What is expected =>
How many lines of the records below contain the string "reads"? Reply with the number only.

(Measuring device reading data)
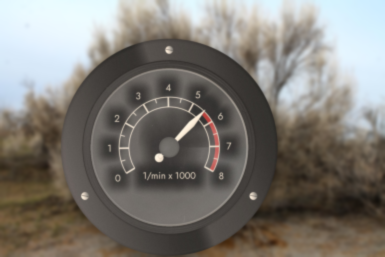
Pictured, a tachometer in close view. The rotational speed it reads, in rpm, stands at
5500 rpm
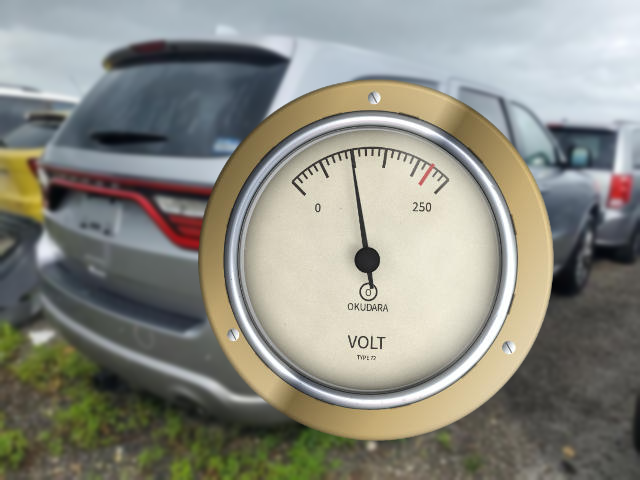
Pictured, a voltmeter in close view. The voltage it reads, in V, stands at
100 V
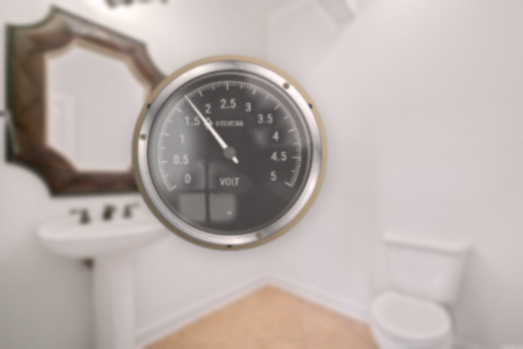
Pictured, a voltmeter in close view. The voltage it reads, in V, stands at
1.75 V
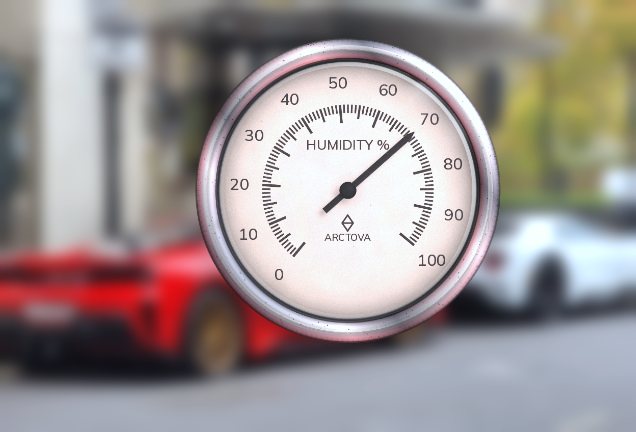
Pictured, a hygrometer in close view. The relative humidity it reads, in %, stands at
70 %
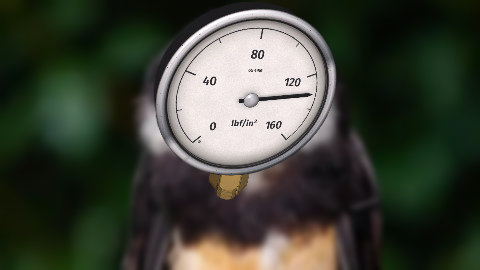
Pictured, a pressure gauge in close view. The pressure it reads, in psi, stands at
130 psi
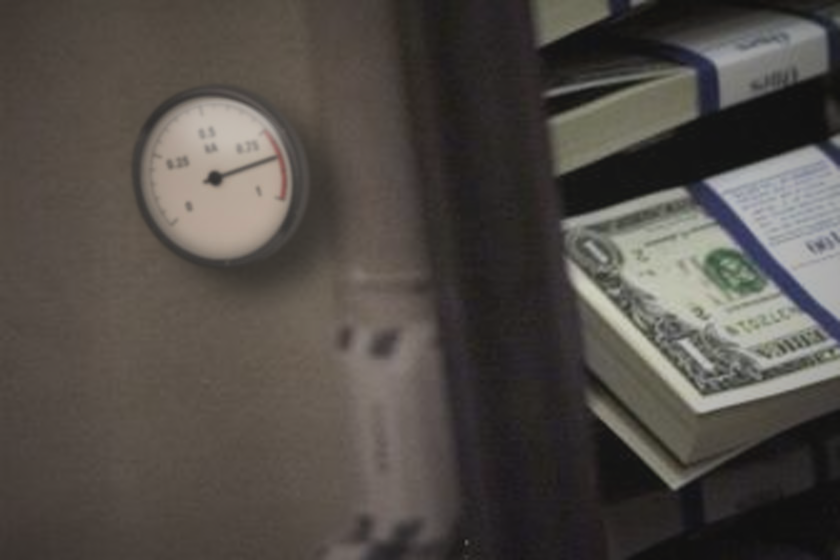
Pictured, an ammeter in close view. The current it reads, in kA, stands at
0.85 kA
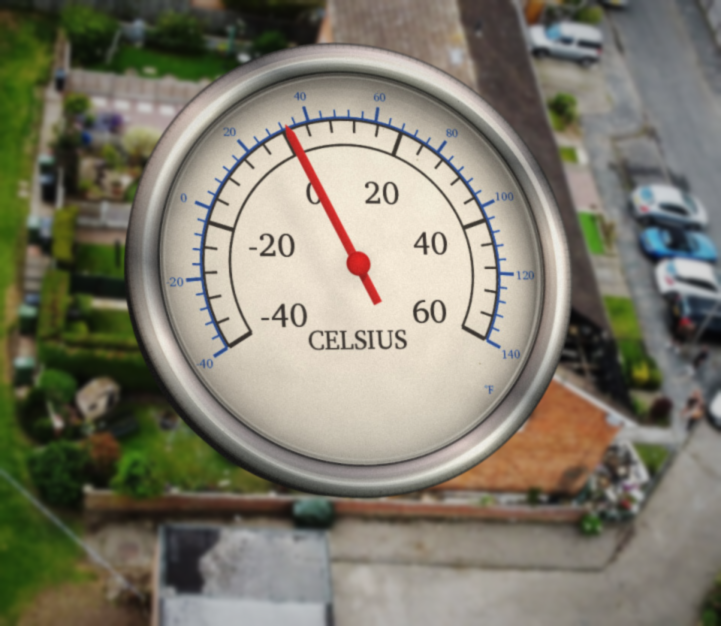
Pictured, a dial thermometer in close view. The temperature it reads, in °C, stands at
0 °C
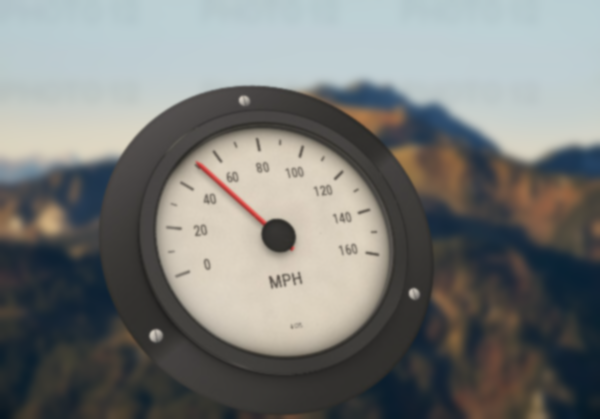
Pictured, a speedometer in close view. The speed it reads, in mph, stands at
50 mph
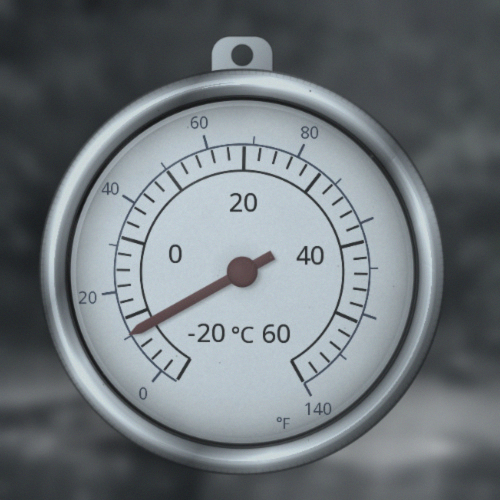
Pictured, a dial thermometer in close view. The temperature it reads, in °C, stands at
-12 °C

Exercise answer =>
9